O racismo é um sistema de opressão que se baseia na inferiorização de um grupo étnico pelos seus traços físicos ou culturais. O racismo é estrutural, pois perpassa por diversas relações sociais ou institucionais, gerando desigualdades e garantindo a manutenção de privilégios de um grupo hegemônico. É necessário reconhecer que traços de uma herança histórica de negação e inferiorização não é vitimismo. Vivemos em um país com extrema desigualdade sócio-racial, portanto, é necessário ter alteridade e altruísmo suficiente para se colocar no lugar do outro.

O mito da democracia racial serve justamente para isso, velar o racismo e negar a sua existência mesmo quando estamos submersos nele. Se alguém comete algum ato discrimatório, dificilmente se assumirá racista. Porque chegamos a um nível de naturalização, que o problema está em quem sofre e não em quem comete o ato. Logo, a vítima se torna o agressor e o agressor se torna a vítima.

O que queremos dizer é que não é natural comparar um negro a um macaco. Isso é fruto de um processo histórico e cultural de inferiorização da raça negra através de teorias eugenistas, difundidas no século XIX no Brasil e na Europa. Animalizar ou objetificar o negro é destituí-lo de sua humanidade. Quando não enxergamos o outro enquanto semelhante ou o inferiorizamos na escala evolutiva, tudo o que fazemos é reafirmar auschwitz e apartheids. Abrir mão dos privilégios e desconstruir-se é o primeiro passo para constituir relações mais humanitárias.

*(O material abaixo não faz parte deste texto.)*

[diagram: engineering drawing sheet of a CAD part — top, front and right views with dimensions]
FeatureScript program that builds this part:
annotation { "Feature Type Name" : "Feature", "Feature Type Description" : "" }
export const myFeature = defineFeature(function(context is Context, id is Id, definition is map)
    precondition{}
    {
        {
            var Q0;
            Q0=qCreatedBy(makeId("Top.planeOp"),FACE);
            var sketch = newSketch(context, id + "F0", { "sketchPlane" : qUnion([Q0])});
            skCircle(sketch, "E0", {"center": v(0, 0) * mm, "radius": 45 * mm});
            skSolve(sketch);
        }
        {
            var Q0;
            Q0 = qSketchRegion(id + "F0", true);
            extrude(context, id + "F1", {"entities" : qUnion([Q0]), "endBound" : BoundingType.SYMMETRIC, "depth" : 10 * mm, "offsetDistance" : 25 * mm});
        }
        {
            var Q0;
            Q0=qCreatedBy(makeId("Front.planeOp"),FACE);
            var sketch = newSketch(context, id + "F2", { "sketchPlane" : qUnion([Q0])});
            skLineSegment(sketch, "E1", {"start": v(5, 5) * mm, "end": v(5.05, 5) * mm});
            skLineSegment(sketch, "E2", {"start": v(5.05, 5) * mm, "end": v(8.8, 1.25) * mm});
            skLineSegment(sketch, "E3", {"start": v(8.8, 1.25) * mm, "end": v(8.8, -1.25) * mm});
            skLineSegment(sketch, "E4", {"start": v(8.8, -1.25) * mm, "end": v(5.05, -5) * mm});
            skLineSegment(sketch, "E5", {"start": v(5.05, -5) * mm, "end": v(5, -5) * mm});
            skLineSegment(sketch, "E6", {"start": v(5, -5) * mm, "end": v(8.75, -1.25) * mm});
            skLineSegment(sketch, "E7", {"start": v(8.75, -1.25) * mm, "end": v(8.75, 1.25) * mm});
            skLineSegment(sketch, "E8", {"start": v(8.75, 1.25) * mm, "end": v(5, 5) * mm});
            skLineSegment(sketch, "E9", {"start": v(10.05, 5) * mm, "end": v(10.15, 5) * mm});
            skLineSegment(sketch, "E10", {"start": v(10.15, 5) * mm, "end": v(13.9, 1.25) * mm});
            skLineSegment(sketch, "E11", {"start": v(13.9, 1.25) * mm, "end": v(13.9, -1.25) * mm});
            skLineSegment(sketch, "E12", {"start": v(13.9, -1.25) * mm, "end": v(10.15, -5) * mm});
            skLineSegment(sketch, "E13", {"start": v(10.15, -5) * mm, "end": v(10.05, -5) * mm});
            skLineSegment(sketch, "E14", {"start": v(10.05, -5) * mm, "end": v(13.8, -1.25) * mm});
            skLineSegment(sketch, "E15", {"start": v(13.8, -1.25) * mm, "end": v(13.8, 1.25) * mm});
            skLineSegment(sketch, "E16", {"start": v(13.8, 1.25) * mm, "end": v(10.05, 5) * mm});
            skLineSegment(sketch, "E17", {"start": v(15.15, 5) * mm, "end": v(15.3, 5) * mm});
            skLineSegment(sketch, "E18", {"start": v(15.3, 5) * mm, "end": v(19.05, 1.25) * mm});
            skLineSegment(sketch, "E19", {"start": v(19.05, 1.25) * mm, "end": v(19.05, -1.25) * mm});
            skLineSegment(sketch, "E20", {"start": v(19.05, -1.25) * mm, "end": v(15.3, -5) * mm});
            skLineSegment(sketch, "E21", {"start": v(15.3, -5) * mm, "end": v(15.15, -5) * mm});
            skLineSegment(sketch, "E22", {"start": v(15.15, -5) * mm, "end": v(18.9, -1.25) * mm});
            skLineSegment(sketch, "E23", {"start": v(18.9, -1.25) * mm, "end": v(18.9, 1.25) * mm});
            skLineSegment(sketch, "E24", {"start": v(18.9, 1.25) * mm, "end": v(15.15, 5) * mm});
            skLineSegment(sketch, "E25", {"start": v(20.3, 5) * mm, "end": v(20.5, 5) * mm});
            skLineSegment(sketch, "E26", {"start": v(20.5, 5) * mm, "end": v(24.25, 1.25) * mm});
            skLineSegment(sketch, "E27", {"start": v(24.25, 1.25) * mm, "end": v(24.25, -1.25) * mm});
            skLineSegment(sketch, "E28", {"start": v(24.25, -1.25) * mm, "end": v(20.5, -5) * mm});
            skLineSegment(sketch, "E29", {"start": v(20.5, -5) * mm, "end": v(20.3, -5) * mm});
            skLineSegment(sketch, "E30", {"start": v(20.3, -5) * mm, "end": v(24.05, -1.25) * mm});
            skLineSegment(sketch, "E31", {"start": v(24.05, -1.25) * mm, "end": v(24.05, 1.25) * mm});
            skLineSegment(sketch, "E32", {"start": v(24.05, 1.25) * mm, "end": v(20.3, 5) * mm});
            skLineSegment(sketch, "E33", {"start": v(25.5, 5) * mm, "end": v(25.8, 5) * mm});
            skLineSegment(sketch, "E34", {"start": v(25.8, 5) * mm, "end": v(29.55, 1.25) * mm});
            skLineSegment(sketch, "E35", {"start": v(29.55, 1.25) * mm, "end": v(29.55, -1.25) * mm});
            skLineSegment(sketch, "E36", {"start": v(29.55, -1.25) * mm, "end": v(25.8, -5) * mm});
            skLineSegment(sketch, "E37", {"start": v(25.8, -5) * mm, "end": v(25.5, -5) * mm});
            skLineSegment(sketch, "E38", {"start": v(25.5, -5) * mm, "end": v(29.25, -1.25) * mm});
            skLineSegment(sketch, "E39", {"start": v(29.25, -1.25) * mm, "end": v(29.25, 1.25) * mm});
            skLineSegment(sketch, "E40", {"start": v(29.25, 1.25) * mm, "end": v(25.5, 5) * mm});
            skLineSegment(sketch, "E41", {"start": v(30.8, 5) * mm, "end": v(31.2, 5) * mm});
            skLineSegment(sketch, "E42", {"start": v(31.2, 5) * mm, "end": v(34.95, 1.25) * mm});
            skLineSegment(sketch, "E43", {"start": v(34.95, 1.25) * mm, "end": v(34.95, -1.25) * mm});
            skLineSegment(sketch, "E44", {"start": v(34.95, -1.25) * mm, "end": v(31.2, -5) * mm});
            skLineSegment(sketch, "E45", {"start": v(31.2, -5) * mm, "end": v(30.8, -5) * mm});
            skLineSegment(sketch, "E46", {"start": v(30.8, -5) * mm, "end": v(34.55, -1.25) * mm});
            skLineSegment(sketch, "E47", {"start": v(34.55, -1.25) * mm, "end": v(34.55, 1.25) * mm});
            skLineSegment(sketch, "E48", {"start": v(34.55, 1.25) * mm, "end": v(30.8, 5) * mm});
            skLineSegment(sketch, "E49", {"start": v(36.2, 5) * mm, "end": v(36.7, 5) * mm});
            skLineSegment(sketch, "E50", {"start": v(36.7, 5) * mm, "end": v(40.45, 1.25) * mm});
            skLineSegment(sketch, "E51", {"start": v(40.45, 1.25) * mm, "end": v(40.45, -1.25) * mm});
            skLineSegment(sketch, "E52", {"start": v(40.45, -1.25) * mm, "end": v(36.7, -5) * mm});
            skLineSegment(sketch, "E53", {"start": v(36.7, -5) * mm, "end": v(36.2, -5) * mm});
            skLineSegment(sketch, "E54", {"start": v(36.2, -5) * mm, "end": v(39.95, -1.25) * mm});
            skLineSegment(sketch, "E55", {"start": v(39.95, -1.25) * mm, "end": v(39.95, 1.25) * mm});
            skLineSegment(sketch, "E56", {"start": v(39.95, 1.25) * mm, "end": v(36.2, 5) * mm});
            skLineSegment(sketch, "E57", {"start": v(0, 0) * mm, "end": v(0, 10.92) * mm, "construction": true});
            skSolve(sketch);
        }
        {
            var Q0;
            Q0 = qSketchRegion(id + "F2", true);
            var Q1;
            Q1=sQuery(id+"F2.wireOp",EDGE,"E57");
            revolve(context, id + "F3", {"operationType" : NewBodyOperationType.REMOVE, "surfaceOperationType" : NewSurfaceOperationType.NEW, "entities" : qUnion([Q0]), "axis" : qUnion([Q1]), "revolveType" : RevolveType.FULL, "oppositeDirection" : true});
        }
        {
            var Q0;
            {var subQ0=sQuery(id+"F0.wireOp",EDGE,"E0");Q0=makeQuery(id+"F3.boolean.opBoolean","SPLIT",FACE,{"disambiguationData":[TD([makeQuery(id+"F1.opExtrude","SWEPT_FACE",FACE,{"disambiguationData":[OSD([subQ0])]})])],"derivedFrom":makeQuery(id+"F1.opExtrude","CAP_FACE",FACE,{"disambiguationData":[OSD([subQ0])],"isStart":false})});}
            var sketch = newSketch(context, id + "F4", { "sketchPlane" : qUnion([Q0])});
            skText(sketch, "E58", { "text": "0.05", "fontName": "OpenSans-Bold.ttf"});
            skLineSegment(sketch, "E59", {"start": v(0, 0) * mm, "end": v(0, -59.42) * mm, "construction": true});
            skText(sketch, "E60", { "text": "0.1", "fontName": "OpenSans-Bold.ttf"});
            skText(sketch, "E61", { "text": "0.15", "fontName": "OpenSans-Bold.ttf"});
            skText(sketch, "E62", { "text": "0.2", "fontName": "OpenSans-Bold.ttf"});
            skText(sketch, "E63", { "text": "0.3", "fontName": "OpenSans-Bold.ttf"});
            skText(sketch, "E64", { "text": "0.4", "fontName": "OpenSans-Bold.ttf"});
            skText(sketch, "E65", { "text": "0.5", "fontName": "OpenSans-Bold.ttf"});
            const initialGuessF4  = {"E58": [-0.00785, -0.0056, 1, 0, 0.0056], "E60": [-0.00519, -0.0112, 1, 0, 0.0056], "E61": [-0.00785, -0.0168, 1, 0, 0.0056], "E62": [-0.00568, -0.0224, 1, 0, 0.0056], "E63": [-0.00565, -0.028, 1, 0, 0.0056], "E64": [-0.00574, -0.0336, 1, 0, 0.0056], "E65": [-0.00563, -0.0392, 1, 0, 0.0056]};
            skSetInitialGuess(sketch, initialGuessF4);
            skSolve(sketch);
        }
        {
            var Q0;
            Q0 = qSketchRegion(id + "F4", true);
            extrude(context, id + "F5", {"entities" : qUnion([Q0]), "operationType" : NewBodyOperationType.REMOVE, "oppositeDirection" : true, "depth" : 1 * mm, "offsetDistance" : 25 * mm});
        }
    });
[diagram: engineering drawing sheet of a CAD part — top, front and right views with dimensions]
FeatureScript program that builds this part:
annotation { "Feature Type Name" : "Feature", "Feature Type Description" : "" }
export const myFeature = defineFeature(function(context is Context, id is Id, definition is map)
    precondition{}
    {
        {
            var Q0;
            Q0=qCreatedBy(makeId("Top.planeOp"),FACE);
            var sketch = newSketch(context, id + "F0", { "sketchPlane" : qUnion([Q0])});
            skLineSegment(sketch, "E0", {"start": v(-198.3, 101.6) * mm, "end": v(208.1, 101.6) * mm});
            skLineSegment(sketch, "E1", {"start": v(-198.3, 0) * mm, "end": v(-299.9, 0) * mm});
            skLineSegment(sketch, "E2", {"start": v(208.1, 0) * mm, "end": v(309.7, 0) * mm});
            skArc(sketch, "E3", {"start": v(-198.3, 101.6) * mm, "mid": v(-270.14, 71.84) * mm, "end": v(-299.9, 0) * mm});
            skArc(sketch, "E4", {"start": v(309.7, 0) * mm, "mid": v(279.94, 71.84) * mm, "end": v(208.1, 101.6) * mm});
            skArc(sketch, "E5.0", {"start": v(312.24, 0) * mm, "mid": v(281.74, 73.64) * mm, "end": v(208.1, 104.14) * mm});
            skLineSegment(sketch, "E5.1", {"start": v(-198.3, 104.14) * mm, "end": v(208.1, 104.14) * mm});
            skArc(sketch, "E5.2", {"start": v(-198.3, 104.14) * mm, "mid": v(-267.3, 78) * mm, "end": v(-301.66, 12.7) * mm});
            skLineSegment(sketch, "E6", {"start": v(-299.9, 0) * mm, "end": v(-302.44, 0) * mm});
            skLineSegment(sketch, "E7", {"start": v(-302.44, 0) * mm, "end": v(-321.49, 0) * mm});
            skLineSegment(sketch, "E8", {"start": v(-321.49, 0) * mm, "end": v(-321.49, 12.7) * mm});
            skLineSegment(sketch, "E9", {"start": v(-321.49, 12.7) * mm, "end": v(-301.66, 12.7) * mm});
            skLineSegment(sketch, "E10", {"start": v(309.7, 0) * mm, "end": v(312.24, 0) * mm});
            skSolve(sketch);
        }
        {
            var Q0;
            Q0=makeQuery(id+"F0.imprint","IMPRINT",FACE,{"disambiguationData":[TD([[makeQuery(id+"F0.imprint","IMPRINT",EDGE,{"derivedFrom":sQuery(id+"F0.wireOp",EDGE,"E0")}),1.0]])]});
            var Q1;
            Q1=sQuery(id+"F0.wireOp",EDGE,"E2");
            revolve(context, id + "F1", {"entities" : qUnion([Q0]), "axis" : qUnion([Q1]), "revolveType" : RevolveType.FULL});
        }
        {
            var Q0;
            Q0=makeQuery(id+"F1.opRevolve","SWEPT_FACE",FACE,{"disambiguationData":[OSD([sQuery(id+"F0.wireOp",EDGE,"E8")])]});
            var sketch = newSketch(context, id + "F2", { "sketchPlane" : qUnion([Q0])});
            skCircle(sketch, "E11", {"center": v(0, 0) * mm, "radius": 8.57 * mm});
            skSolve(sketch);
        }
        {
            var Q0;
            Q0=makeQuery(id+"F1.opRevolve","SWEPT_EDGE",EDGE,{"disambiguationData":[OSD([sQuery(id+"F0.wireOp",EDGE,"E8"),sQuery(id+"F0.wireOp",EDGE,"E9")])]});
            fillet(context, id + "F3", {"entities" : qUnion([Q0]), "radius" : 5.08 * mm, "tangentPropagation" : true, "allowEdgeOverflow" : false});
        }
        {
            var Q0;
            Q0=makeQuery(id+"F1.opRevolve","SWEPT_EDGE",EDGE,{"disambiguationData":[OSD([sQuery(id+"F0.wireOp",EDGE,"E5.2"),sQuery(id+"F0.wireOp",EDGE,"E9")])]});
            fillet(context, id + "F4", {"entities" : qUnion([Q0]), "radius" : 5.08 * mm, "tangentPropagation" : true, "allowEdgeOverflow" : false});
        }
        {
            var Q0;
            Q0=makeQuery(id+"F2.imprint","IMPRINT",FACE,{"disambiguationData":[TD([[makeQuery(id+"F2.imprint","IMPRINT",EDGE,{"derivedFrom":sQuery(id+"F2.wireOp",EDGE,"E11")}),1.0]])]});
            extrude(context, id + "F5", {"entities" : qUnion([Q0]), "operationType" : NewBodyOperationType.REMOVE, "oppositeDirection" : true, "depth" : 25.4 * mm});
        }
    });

Não há neutralidade em nossas ações, precisamos nos politizar, ter mais responsabilidade naquilo que nos propomos a fazer. Será que é natural personificar uma criança negra em um papel de macaco? Expô-la a uma situação vexatória? (Não creio). Ao realizar uma ação que gera constrangimento e dor, o casal cometeu Injúria Racial. Não é fácil assumir a paternidade de uma criança negra em um país extremamente racista, ainda mais quando os pais são brancos, ou um casal inter-racial. Sabemos que a representatividade é fundamental nessa etapa da vida.

Mateus tem dois anos e os pais têm proporcionado momentos lúdicos à criança. Em sua festa de aniversário, por exemplo, o fantasiaram de “O pequeno príncipe”. Mas e quando Mateus descobrir que seus heróis não se parecem com ele? Que eles têm a tez alva igual ao seu pai?  Será que ele vai passar pó de arroz na cara, porque os padrões dele estão sendo baseados em figuras brancas, ou será incluída uma educação anti-racista a qual o Mateus se veja representado em seus personagens? Como o pequeno Matias que se enxergou no personagem Finn do novo Star Wars.

Como garantir a integridade psíquica e moral da criança? Trabalhar a construção de sua identidade? Fortalecer sua auto-estima? Todos esses questionamentos devem ser preocupações vitais, pois a criança pode crescer negando sua identidade para atender os padrões da branquitude, ser discriminado por suas características físicas, ser barrado em uma loja no shopping, sofrer violência policial. E aí? Você vai continuar dizendo que o racismo está nos olhos de quem vê, enquanto sofremos isso na pele?!